▶ _Set problem A_
Revise the part of the message on dictionary representation that opens with the words "In-Reply-To: <ro1hegfqre1.fsf@jackfruit.Stanford.EDU>" and closes with "global symbols, right?", changing "symbols" to "entries".
▶ _Set problem B_
Reproduce the listing word for word, from its first line through the line that contains "genus: Donax".

▶ _Text excerpt_
╭──

From: Daniel Berlin <dberlin@dberlin.org>
To: David Carlton <carlton@math.stanford.edu>
Cc: Daniel Jacobowitz <drow@mvista.com>, Jim Blandy <jimb@redhat.com>,
gdb@sources.redhat.com
Subject: Re: suggestion for dictionary representation
Date: Tue, 24 Sep 2002 10:42:00 -0000 [thread overview]
Message-ID: <F8B4847E-CFE4-11D6-AF7A-000393575BCC@dberlin.org> (raw)
In-Reply-To: <ro1hegfqre1.fsf@jackfruit.Stanford.EDU>
On Tuesday, September 24, 2002, at 12:33 PM, David Carlton wrote:
> On Mon, 23 Sep 2002 20:34:50 -0400, Daniel Berlin
> <dberlin@dberlin.org> said:
>
>>> I'm also curious about how it would affect the speed of reading in
>>> symbols. Right now, that should be O(n), where n is the number of
>>> global symbols, right?
>
>>> If we used expandable hash tables, then I think it would be
>>> amortized O(n) and with the constant factor larger.
>
>> Our string hash function is O(N) right now (as are most). Hash
>> tables are only O(N) when the hash function is O(1).
>
> [ Here, of course, my 'n' is the number of global symbols, and
> Daniel's 'N' is the maximum symbol length. ]
Yup.

╰──

(Stored data)
╭──

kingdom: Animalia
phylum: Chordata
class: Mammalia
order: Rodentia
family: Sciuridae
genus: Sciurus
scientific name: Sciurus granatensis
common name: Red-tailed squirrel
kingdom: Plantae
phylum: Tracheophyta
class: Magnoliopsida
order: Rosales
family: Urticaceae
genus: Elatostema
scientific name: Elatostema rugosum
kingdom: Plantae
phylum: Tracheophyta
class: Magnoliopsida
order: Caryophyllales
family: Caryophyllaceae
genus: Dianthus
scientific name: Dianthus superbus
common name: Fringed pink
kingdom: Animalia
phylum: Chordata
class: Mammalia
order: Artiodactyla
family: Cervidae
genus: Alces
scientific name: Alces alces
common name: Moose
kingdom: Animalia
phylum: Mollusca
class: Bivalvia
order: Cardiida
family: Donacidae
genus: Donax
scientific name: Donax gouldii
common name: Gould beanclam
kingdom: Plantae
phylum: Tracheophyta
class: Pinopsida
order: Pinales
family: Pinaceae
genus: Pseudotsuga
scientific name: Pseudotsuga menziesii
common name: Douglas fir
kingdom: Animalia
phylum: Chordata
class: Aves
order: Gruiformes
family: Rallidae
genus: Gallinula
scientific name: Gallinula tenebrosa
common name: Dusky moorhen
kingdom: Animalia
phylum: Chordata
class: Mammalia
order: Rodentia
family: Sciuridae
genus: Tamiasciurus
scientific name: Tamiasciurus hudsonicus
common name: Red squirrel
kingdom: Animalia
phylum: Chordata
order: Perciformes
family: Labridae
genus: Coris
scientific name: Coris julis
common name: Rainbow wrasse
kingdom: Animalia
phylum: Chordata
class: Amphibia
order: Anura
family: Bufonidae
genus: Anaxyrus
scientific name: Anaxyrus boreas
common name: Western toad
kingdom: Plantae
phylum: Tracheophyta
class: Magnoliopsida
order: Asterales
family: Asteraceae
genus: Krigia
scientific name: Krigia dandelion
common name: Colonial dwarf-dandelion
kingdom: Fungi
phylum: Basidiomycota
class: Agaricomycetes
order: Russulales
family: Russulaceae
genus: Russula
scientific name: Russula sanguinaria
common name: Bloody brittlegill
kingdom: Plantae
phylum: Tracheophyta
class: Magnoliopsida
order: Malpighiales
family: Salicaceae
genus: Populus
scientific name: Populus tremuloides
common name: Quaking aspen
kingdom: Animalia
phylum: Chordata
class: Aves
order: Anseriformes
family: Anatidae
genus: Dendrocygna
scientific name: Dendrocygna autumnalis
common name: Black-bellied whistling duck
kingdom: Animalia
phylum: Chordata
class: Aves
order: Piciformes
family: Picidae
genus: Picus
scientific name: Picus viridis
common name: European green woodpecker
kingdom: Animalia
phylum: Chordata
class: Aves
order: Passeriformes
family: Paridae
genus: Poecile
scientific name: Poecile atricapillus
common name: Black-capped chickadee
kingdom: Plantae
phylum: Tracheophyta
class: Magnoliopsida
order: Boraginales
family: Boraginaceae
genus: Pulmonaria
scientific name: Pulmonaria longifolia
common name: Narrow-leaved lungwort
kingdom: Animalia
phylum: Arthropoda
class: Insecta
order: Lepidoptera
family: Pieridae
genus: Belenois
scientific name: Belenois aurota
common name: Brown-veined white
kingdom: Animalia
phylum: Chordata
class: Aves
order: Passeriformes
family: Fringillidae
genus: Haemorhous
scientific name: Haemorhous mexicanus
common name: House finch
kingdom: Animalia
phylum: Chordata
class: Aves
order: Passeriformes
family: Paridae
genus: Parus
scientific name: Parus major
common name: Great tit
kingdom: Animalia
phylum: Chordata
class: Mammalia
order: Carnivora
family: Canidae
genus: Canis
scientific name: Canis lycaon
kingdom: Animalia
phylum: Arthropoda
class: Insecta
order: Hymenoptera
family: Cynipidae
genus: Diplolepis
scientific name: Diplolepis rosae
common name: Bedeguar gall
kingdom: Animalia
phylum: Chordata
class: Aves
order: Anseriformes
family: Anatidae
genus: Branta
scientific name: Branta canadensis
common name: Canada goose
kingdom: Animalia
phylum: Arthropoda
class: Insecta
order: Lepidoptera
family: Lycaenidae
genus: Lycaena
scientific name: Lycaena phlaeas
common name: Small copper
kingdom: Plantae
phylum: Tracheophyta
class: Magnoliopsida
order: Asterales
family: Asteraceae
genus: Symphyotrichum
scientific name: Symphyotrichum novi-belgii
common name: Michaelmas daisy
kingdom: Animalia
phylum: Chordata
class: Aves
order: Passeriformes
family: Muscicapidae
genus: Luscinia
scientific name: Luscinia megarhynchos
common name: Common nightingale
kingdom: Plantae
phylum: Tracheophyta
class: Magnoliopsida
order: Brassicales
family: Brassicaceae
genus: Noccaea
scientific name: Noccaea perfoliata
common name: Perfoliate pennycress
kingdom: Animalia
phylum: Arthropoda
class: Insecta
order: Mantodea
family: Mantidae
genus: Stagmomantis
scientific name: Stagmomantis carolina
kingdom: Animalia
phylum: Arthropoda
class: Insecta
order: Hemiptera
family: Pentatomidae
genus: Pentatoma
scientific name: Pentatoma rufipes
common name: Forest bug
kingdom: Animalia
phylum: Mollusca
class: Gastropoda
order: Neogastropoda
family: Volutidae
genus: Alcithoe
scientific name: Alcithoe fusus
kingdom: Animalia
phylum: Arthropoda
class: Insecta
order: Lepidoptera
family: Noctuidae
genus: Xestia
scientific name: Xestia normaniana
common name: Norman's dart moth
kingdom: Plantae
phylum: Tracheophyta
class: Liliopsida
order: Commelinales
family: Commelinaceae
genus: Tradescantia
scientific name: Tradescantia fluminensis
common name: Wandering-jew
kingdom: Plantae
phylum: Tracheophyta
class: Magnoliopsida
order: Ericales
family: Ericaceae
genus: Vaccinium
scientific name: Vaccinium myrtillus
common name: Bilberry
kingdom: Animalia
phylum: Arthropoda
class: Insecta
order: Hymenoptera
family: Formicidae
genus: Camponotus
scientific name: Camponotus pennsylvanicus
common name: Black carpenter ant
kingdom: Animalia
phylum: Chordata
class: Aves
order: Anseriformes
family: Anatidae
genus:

╰──

▶ _Task solution A_
In-Reply-To: <ro1hegfqre1.fsf@jackfruit.Stanford.EDU>
On Tuesday, September 24, 2002, at 12:33 PM, David Carlton wrote:
> On Mon, 23 Sep 2002 20:34:50 -0400, Daniel Berlin
> <dberlin@dberlin.org> said:
>
>>> I'm also curious about how it would affect the speed of reading in
>>> entries. Right now, that should be O(n), where n is the number of
>>> global entries, right?

▶ _Task solution B_
kingdom: Animalia
phylum: Chordata
class: Mammalia
order: Rodentia
family: Sciuridae
genus: Sciurus
scientific name: Sciurus granatensis
common name: Red-tailed squirrel
kingdom: Plantae
phylum: Tracheophyta
class: Magnoliopsida
order: Rosales
family: Urticaceae
genus: Elatostema
scientific name: Elatostema rugosum
kingdom: Plantae
phylum: Tracheophyta
class: Magnoliopsida
order: Caryophyllales
family: Caryophyllaceae
genus: Dianthus
scientific name: Dianthus superbus
common name: Fringed pink
kingdom: Animalia
phylum: Chordata
class: Mammalia
order: Artiodactyla
family: Cervidae
genus: Alces
scientific name: Alces alces
common name: Moose
kingdom: Animalia
phylum: Mollusca
class: Bivalvia
order: Cardiida
family: Donacidae
genus: Donax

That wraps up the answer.